EXTRAIT CITÉ:
===
Le contenu en profits de la croissance américaine est clairement supérieur à ce qu’il est dans le monde émergent.
PERFORMANCE DES INDICES ACTIONS
Les marchés actions sont affectés par des facteurs macroéconomiques, mais à moyen-long terme, le principal moteur de performance reste très largement les profits. Ce sont les dividendes (i.e. les résultats distribués) qui sont à la base de la valorisation des actions. Plus les profits seront élevés, plus la valeur des actions sera importante.
La performance comparée des indices des pays émergents avec celle du S&P500 confirme ce postulat: il y a bien un leadership américain au niveau des profits qui justifie la surperformance passée du S&P500.
Source: Bloomberg
Les raisons de cette incapacité des sociétés des pays BRIC à monétiser le surplus de croissance économique en profits sont multiples. On peut en citer quelques-unes comme les problèmes de gouvernance (poids important de l’état dans l’actionnariat des sociétés cotées), les problèmes institutionnels (corruption, cadre juridique peu performant), les freins structurels (productivité de la main d’œuvre, accès et coût du financement) ou encore conjoncturel (forte dépendance au cycle des matières premières pour certains pays).
Côté américain, la capacité des sociétés à transformer la croissance économique en croissance des profits est exceptionnelle et ne se retrouve nulle part ailleurs dans le monde développé. Une analyse plus fine par secteur montre que ce sont les acteurs les plus globalisés et ceux opérant dans le secteur des technologies de l’information qui ont su augmenter et/ou maintenir une profitabilité très élevée au cours de la dernière décennie.
Le graphique ci-dessous montre l’évolution de la rentabilité financière du S&P500 et du MSCI Emerging Markets. Nous avons scindé toutefois chaque indice en deux sous-indices: le premier regroupe les secteurs de la consommation, de l’industrie et de la technologie de l’information et le second, les autres secteurs (finance, pétrole, etc.).
===
MATÉRIEL FOURNI:
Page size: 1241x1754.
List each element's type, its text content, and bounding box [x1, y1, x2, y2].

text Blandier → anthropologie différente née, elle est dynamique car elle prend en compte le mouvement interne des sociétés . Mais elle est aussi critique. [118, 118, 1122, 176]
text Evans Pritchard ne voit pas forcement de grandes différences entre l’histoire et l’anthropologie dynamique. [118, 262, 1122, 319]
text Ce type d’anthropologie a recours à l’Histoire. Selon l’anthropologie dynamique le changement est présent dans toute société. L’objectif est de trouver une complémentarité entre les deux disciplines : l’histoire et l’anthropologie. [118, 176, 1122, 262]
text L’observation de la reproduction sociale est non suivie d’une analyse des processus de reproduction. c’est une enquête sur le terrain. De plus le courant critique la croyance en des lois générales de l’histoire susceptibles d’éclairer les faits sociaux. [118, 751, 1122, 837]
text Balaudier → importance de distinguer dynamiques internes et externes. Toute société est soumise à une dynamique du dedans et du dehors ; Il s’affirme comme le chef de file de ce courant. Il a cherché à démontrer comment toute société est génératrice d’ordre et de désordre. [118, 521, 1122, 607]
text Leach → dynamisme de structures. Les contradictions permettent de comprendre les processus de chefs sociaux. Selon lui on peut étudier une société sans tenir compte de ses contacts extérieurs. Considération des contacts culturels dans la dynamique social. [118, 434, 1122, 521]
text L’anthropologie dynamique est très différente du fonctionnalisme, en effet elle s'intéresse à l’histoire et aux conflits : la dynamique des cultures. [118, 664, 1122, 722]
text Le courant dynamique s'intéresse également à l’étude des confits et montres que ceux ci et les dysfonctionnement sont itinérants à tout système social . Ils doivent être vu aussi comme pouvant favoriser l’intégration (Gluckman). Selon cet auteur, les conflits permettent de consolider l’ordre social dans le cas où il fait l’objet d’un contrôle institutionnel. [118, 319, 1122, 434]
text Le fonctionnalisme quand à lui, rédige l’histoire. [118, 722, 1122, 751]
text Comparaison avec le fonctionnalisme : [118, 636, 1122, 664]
===
CONSIGNE A: Résumez l'extrait en deux phrases.
CONSIGNE B: D'après l'extrait, sur quoi repose la valorisation des actions ?
CONSIGNE C: Recopiez l'extrait depuis « PERFORMANCE DES INDICES » jusqu'à « actions sera importante. », sans rien omettre entre les deux.
Le matériel fourni n'a aucun lien avec l'extrait.

RÉPONSE ATTENDUE A: Les profits restent le principal moteur de la performance des actions à moyen-long terme, et l'avance américaine sur ce plan justifie la surperformance passée du S&P500 face aux indices des pays émergents. Les sociétés des pays BRIC peinent à transformer leur surplus de croissance en profits pour des raisons de gouvernance, institutionnelles, structurelles et conjoncturelles, tandis que les sociétés américaines y parviennent de façon exceptionnelle, surtout les plus globalisées et celles des technologies de l'information.

RÉPONSE ATTENDUE B: Sur les dividendes, c'est-à-dire les résultats distribués.

RÉPONSE ATTENDUE C:
PERFORMANCE DES INDICES ACTIONS
Les marchés actions sont affectés par des facteurs macroéconomiques, mais à moyen-long terme, le principal moteur de performance reste très largement les profits. Ce sont les dividendes (i.e. les résultats distribués) qui sont à la base de la valorisation des actions. Plus les profits seront élevés, plus la valeur des actions sera importante.